Quelques centaines de mètres plus loin, plongé·es dans la végétation et concentré·es sur le récit de ces lieux, nous n’avions pas remarqué qu’un puits de sept mètres de diamètre s’étendait désormais devant nos pieds. Un trou, dont nous apprendrions plus tard qu’il s’enfonçait à plus de seize mètres de profondeur, nous présentait son eau sombre et trouble à travers une grille. Bien moins inquiétés que nous par la fragilité apparente de la grille, les trois Welldiggers s’étaient instantanément affairés, au-dessus du puits, à diverses occupations. Tout en se communiquant des informations les uns aux autres, ils scrutaient l’eau avec concentration, inspectaient les pierres des murs du puits et leur regard se dirigeait successivement vers les alentours et le ciel ; les plantes et les nuages semblant avoir tout à leur dire.
Pendant ce temps, notre guide Rackshita avait pu commencer son exposé, tout en vérifiant parfois certaines informations auprès des Welldiggers avec lesquels elle communiquait à la manière d’une collègue. Nous allions alors découvrir le savoir-faire et l’ampleur du travail nécessaire à l’entretien de ces puits. Construits sans ciment, ils ne retenaient la terre et l’eau que par la précision de la disposition de pierres soigneusement choisies, effritées puis alignées. Malheureusement, ce savoir-faire avait disparu avec la génération du père de Shankar. Nous pouvions effectivement observer que lors de la reconstruction récente, les bords supérieurs du puits avaient été arrangés avec du mortier.

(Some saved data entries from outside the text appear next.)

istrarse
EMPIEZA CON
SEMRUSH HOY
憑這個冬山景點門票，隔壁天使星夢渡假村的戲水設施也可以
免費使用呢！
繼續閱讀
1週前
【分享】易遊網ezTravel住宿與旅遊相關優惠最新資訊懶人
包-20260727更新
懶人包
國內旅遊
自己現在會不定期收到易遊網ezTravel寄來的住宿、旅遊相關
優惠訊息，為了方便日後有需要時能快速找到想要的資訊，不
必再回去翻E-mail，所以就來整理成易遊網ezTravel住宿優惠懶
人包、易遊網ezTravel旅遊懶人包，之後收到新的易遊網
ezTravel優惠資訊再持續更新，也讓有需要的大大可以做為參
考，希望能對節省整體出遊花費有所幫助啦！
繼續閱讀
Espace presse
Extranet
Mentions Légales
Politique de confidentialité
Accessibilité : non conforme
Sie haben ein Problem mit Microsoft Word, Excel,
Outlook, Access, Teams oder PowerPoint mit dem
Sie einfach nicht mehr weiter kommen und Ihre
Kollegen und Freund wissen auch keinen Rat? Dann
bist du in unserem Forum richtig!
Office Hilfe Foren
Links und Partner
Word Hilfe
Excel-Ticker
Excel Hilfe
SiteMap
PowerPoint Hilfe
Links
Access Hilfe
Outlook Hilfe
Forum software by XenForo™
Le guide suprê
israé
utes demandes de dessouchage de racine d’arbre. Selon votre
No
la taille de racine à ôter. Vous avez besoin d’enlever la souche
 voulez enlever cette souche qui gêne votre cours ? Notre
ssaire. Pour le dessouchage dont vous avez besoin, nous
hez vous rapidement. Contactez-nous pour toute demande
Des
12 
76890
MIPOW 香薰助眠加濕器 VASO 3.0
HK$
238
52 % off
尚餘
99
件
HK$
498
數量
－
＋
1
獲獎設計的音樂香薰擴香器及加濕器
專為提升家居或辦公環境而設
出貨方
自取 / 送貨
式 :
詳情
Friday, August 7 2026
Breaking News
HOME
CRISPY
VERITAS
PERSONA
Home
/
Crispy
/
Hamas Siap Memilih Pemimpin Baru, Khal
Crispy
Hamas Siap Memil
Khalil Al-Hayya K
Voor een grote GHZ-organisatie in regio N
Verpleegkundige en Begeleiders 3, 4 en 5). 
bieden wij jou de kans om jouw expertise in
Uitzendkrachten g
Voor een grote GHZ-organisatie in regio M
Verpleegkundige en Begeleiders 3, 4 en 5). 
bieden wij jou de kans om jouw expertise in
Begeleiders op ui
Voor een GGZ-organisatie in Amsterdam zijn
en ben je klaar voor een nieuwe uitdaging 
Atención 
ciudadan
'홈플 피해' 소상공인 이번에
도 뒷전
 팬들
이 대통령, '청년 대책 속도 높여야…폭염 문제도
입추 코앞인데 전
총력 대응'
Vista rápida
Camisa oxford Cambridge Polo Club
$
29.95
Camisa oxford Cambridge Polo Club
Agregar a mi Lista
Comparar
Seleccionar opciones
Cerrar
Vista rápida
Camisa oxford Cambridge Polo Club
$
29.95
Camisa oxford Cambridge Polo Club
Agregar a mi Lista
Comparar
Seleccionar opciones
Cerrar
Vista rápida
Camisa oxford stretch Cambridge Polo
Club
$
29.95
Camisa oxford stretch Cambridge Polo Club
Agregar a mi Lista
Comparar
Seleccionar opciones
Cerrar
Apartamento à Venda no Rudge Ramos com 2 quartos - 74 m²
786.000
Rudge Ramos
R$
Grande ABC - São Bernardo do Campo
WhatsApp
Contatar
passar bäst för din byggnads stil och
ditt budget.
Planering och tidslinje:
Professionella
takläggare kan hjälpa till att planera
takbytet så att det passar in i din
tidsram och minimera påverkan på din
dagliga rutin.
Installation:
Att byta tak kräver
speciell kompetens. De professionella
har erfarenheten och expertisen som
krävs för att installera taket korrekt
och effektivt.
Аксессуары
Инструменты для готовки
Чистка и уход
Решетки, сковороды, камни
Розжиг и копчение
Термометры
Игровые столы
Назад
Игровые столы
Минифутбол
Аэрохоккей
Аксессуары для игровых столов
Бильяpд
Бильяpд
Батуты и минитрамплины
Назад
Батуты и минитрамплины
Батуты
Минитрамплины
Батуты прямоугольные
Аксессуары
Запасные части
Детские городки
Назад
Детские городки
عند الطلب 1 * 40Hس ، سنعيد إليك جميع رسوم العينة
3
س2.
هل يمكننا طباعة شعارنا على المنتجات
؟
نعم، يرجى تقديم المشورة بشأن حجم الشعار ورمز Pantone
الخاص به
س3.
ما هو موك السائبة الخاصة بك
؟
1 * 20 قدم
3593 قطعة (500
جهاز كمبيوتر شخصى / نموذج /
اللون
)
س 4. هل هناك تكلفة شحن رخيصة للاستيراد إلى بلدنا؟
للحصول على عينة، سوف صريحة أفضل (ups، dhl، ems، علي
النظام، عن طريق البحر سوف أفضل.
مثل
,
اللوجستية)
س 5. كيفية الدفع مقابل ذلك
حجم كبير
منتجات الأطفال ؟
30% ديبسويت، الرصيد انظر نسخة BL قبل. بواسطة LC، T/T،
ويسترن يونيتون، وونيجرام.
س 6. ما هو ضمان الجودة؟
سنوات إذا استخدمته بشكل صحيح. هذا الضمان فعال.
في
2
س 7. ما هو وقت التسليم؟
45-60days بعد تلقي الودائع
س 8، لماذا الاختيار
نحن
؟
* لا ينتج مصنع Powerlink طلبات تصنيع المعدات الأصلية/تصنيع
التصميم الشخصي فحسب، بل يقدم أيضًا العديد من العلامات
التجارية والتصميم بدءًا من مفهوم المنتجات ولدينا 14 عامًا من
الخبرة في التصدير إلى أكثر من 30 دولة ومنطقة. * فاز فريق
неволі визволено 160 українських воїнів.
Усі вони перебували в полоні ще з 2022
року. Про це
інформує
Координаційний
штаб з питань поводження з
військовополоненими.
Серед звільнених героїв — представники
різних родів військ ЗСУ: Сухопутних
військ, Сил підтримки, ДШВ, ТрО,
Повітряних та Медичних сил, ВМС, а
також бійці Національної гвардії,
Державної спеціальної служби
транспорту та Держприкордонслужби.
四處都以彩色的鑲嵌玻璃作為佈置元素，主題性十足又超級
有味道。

Au milieu de son explication, Shankar a ouvert une trappe dans la grille et a enlevé sa chemise. Intriguée, l’une d’entre nous interpelait notre guide pour lui demander s’il allait plonger. « Évidement ! » répondait Rackshita, « C’est un Welldigger ». Une fois dans l’eau, on pouvait le voir enlever les différentes plantes qui poussaient entre les pierres du murs. Rackshita nous expliquait que c’était un des nombreux savoirs que les Welldiggers possédaient : quelles plantes allaient être favorables ou nocives pour une eau pure, et parmi elles lesquelles risquaient de fragiliser le puits par leurs racines. Après ce désherbage, Shankarremontait sans problèmes sur la paroi aux prises pourtant invisibles. En plus de ces tâches d’entretien et de vérification, il fallait aussi vider le puits pour que l’eau puisse être consommée. Cette impressionnante tâche était réalisée uniquement au moyen d’une sorte de grue en bois, munie d’un seau et fonctionnant à la force des bras. L’eau serait ensuite filtrée et vérifiée par Rackshita et ses collègues pour qu’elle soit conforme aux standards.
Plus tard dans la journée, à quelques kilomètres du camp Scout, nous arrivions à Mayasandra un petit village ou vivait Shankar et sa famille. Nous les retrouvions autour d’une fontaine dont l’eau venait des différents puits de la région. Rackshita nous expliquait que les habitant·es du hameau étaient ravi·es de pouvoir consommer cette eau tous les jours.
En effet, ce mode de récolte de l’eau de pluie était, selon de nombreux·se·s expert·es comme Rackshita, un moyen de sauver Bangalore de l’un de ses plus gros problèmes. En effet, l’administration de la ville faisait face à un important problème de gestion des eaux. Entre des privés qui proposaient d’acheminer de l’eau du nord du pays à prix réduit et des personnes fortunées qui récoltaient l’eau de pluie sur le toit de leur gratte-ciel pour la revendre dans d’autres régions, la ville n’exploitait pas son potentiel. À la marge de cette organisation complexe se trouvaient les Welldiggers, avec leur solution de récolte d’eau de pluie dans des puits. Une proposition peu coûteuse, respectueuse de l’environnement et accessible à l’ensemble de la population. Malheureusement, malgré leur implication dans leur travail et la pertinence de leur solution, les « creuseurs de puits » sont une castes très mal considérée dans la société indienne. Tant au niveau du gouvernement que des consommateur·ices, il serait très compliqué de faire boire une eau qui a été manipulée par une caste si mal considérée. C’est ce que nous a expliqué Rackshita de Biome Environnemental Trust. Pour sa part, elle avait une autre approche du travail de ces personnes et tentait de la valoriser et de la diffuser dans le paysage politique. En retour, on pouvait voir chez les Welldiggers une grande gratitude à son égard et le sentiment d’être reconnu pour le travail quotidien.